Awa Khadd Himalayan Stream

Wind Is the Original Radio
Wind Is the Original Radio
Awa Khadd Himalayan Stream

Unprecedented and chaotically distributed rainfall in the monsoon of 2023 led to devastating floods in the Himalayan regions, including the Kangra Valley, and adjoining plains of Punjab. River Beas, in and around the town of Mandi, was one of the worst affected due to these floods. The overflowing water from the Himalayan Ranges caused flooding in the other adjoining states of North India as well. Apart from Geological features, Forest patches, and Riverbeds, human-made structures like irrigation canals were also affected due to the sudden, and unregulated surge in the flow of water coming downstream from Himachal Pradesh.

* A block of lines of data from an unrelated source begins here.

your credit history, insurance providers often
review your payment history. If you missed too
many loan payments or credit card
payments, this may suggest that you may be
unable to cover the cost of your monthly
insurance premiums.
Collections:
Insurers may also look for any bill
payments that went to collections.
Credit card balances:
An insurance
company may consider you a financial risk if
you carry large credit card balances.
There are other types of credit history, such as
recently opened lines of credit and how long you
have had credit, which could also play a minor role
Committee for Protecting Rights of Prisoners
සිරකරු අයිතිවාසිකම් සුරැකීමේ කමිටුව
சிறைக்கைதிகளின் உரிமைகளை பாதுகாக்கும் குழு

A major cause of the flooding like this, happening year by year, is now being linked to the changes in the Settlement Geography of the inner Himalayas, where the water wreaking havoc in these floods, just exists as Rivulets. As peacefully flowing Khadds. Like the Awa Khadd, you are listening to.

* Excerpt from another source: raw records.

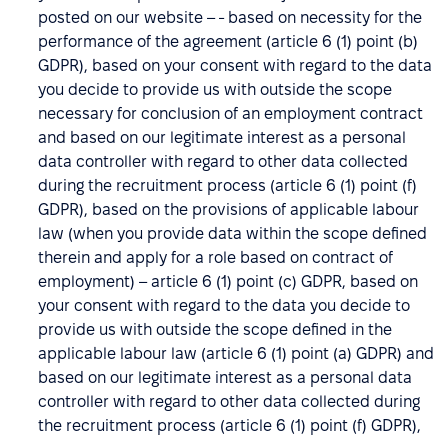
posted on our website – - based on necessity for the
performance of the agreement (article 6 (1) point (b)
GDPR), based on your consent with regard to the data
you decide to provide us with outside the scope
necessary for conclusion of an employment contract
and based on our legitimate interest as a personal
data controller with regard to other data collected
during the recruitment process (article 6 (1) point (f)
GDPR), based on the provisions of applicable labour
law (when you provide data within the scope defined
therein and apply for a role based on contract of
employment) – article 6 (1) point (c) GDPR, based on
your consent with regard to the data you decide to
provide us with outside the scope defined in the
applicable labour law (article 6 (1) point (a) GDPR) and
based on our legitimate interest as a personal data
controller with regard to other data collected during
the recruitment process (article 6 (1) point (f) GDPR),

Awa Khadd Rises from the Dhauladhar Ranges in Kangra Valley, and flows downstream to join river Beas, which ultimately drains into River Satluj in the state of Punjab. The Perennial nature of Awa, and similar Himalayan Khadds due to dual sources of water (both monsoon rains and glacier discharge) and an often violent flow due to the topographical contours, makes them suitable for the development of Hydropower projects. The Upper Awa Hydropower project is located on the Awa Khadd. This recording of Awa was done near a village called Kulani, close to the Kulani Hydropower Plant.

Khadd is the local name for a Rivulet in the Himalayan state of Himachal Pradesh in India. These Khadds, rising from various Mountain Ranges, flow as streams of varying magnitudes, contributing to the larger River Ecosystems in the region. They provide drinking water, as well as water for irrigation purposes to the rural and semi-urban settlements on their way to the cities, where the role is further amplified. More importantly, this complex network of Rivulets regulates the natural flow of water in the mountainous terrain of the Himalayas and maintains the ecological balance for the wider Flora and Fauna; an aspect of Himalayan River Ecosystems being urgently looked into, as the Eco-sensitive region has rapidly started facing adverse effects of Climate Change in the recent past.